_WHAT YOU SHOULD DO_.
Each record needs to be transcribed word for word, though without its pictures.

_SUPPLIED MATERIAL_.
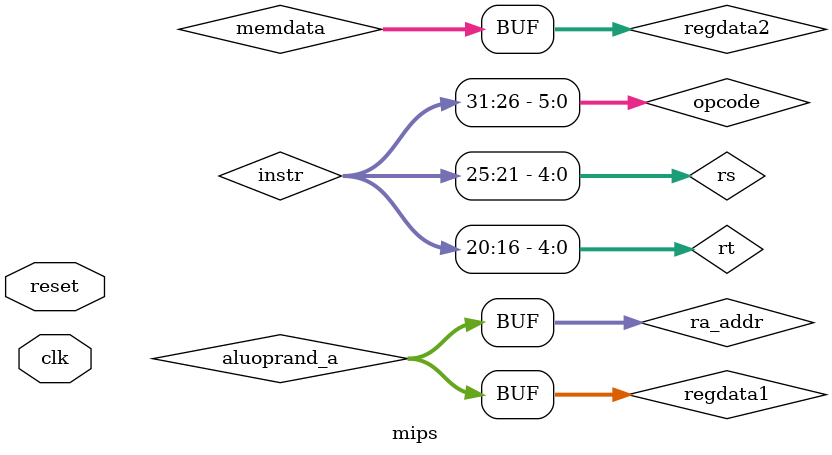
<source format=v>
`timescale 1ns / 1ps
module mips(
	input clk,reset
    );
	 
	 wire ifzero,  npc_sel,  jump,  jr,  jal,  regdst,  memtoreg,  memwrite,  alusrc,  regwrite;
	 wire [31:0] memout,  memaddr,  memdata,  aluoprand_a,  aluoprand_b,  aluoutput_c,  ra_addr,  instr,  
					 pc_and_4,  regdata, regdata1, regdata2,  out32;
	 wire [15:0] imm16;
	 wire [5:0] opcode,  func;
	 wire [4:0] rs,  rt,  rd,  regaddr; 
	 wire [3:0] aluctr;
	 wire [1:0] extop;
	 
	 //IFU
	 assign opcode[5:0] = instr[31:26], rs[4:0] = instr[25:21], rt[4:0] = instr[20:16],
			  rd[4:0] = instr[15:11], func[5:0] = instr[5:0], imm16[15:0] = instr[15:0],
			  ra_addr[31:0] = regdata1[31:0];
	 //ALU
	 assign aluoprand_a[31:0] = regdata1[31:0];
	 //DM
	 assign memdata[31:0] = regdata2[31:0];
	 assign memaddr[31:0] = aluoutput_c[31:0];
	 
	 IFU ifu(
	 .clk(clk),// 1
	 .reset(reset),// 1
	 .ifzero(ifzero),// 1
	 .npc_sel(npc_sel),// 1
	 .jump(jump),// 1
	 .jr(jr),// 1
	 .ra_addr(ra_addr),// 32
	 
	 .instr(instr),// 32
	 .pc_and_4(pc_and_4)// 32
	 );
	 
	 control controller(
	 .opcode(opcode),// 6
	 .func(func),// 6
	 
	 .jr(jr),// 1
	 .jal(jal),// 1
	 .jump(jump),// 1
	 .regdst(regdst),// 1
	 .npc_sel(npc_sel),// 1
	 .extop(extop),// 2
	 .memtoreg(memtoreg),// 1
	 .aluctr(aluctr),// 4
	 .memwrite(memwrite),// 1
	 .alusrc(alusrc),// 1
	 .regwrite(regwrite)// 1
	 );
	 
	 GRF grf(
	 .rs(rs),// 5
	 .rt(rt),// 5
	 .regaddr(regaddr),// 5
	 .clk(clk),// 1
	 .reset(reset),// 1
	 .regwrite(regwrite),// 1
	 .regdata(regdata),// 32
	 .pc_and_4(pc_and_4),// 32
	 
	 .regdata1(regdata1),// 32
	 .regdata2(regdata2)// 32
	 );
	 
	 EXT ext(
	 .imm16(imm16),// 16
	 .extop(extop),// 2
	 
	 .out32(out32)//32
	 );
	 
	 ALU alu(
	 .aluctr(aluctr),// 4
	 .aluoprand_a(aluoprand_a),// 32
	 .aluoprand_b(aluoprand_b),// 32
	 
	 .aluoutput_c(aluoutput_c),// 32
	 .ifzero(ifzero)// 1
	 );
	 
	 DM dm(
	 .memwrite(memwrite),// 1
	 .clk(clk),// 1
	 .reset(reset),// 1
	 .memdata(memdata),// 32
	 .memaddr(memaddr),// 32
	 .pc_and_4(pc_and_4),// 32
	 
	 .memout(memout)// 32
	 );
	 
	 MuxRegRd muxregin(
	 .rt(rt),// 5
	 .rd(rd),// 5
	 .jal(jal),// 1
	 .regdst(regdst),// 1
	 
	 .regaddr(regaddr)// 5
	 );
	 
	 MuxALUNum muxaluin(
	 .out32(out32),// 32
	 .regdata2(regdata2),// 32
	 .alusrc(alusrc),// 1
	 
	 .aluoprand_b(aluoprand_b)// 32
	 );
	 
	 MuxRegData muxregdata(
	 .aluoutput_c(aluoutput_c),// 32
	 .memout(memout),// 32
	 .pc_and_4(pc_and_4),// 32
	 .jal(jal),// 1
	 .memtoreg(memtoreg),// 1
	 
	 .regdata(regdata)// 32
	 );
endmodule
</source>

_WRITTEN SOLUTION_.
<source format=v>
`timescale 1ns / 1ps
module mips(
	input clk,reset
    );
	 
	 wire ifzero,  npc_sel,  jump,  jr,  jal,  regdst,  memtoreg,  memwrite,  alusrc,  regwrite;
	 wire [31:0] memout,  memaddr,  memdata,  aluoprand_a,  aluoprand_b,  aluoutput_c,  ra_addr,  instr,  
					 pc_and_4,  regdata, regdata1, regdata2,  out32;
	 wire [15:0] imm16;
	 wire [5:0] opcode,  func;
	 wire [4:0] rs,  rt,  rd,  regaddr; 
	 wire [3:0] aluctr;
	 wire [1:0] extop;
	 
	 //IFU
	 assign opcode[5:0] = instr[31:26], rs[4:0] = instr[25:21], rt[4:0] = instr[20:16],
			  rd[4:0] = instr[15:11], func[5:0] = instr[5:0], imm16[15:0] = instr[15:0],
			  ra_addr[31:0] = regdata1[31:0];
	 //ALU
	 assign aluoprand_a[31:0] = regdata1[31:0];
	 //DM
	 assign memdata[31:0] = regdata2[31:0];
	 assign memaddr[31:0] = aluoutput_c[31:0];
	 
	 IFU ifu(
	 .clk(clk),// 1
	 .reset(reset),// 1
	 .ifzero(ifzero),// 1
	 .npc_sel(npc_sel),// 1
	 .jump(jump),// 1
	 .jr(jr),// 1
	 .ra_addr(ra_addr),// 32
	 
	 .instr(instr),// 32
	 .pc_and_4(pc_and_4)// 32
	 );
	 
	 control controller(
	 .opcode(opcode),// 6
	 .func(func),// 6
	 
	 .jr(jr),// 1
	 .jal(jal),// 1
	 .jump(jump),// 1
	 .regdst(regdst),// 1
	 .npc_sel(npc_sel),// 1
	 .extop(extop),// 2
	 .memtoreg(memtoreg),// 1
	 .aluctr(aluctr),// 4
	 .memwrite(memwrite),// 1
	 .alusrc(alusrc),// 1
	 .regwrite(regwrite)// 1
	 );
	 
	 GRF grf(
	 .rs(rs),// 5
	 .rt(rt),// 5
	 .regaddr(regaddr),// 5
	 .clk(clk),// 1
	 .reset(reset),// 1
	 .regwrite(regwrite),// 1
	 .regdata(regdata),// 32
	 .pc_and_4(pc_and_4),// 32
	 
	 .regdata1(regdata1),// 32
	 .regdata2(regdata2)// 32
	 );
	 
	 EXT ext(
	 .imm16(imm16),// 16
	 .extop(extop),// 2
	 
	 .out32(out32)//32
	 );
	 
	 ALU alu(
	 .aluctr(aluctr),// 4
	 .aluoprand_a(aluoprand_a),// 32
	 .aluoprand_b(aluoprand_b),// 32
	 
	 .aluoutput_c(aluoutput_c),// 32
	 .ifzero(ifzero)// 1
	 );
	 
	 DM dm(
	 .memwrite(memwrite),// 1
	 .clk(clk),// 1
	 .reset(reset),// 1
	 .memdata(memdata),// 32
	 .memaddr(memaddr),// 32
	 .pc_and_4(pc_and_4),// 32
	 
	 .memout(memout)// 32
	 );
	 
	 MuxRegRd muxregin(
	 .rt(rt),// 5
	 .rd(rd),// 5
	 .jal(jal),// 1
	 .regdst(regdst),// 1
	 
	 .regaddr(regaddr)// 5
	 );
	 
	 MuxALUNum muxaluin(
	 .out32(out32),// 32
	 .regdata2(regdata2),// 32
	 .alusrc(alusrc),// 1
	 
	 .aluoprand_b(aluoprand_b)// 32
	 );
	 
	 MuxRegData muxregdata(
	 .aluoutput_c(aluoutput_c),// 32
	 .memout(memout),// 32
	 .pc_and_4(pc_and_4),// 32
	 .jal(jal),// 1
	 .memtoreg(memtoreg),// 1
	 
	 .regdata(regdata)// 32
	 );
endmodule
</source>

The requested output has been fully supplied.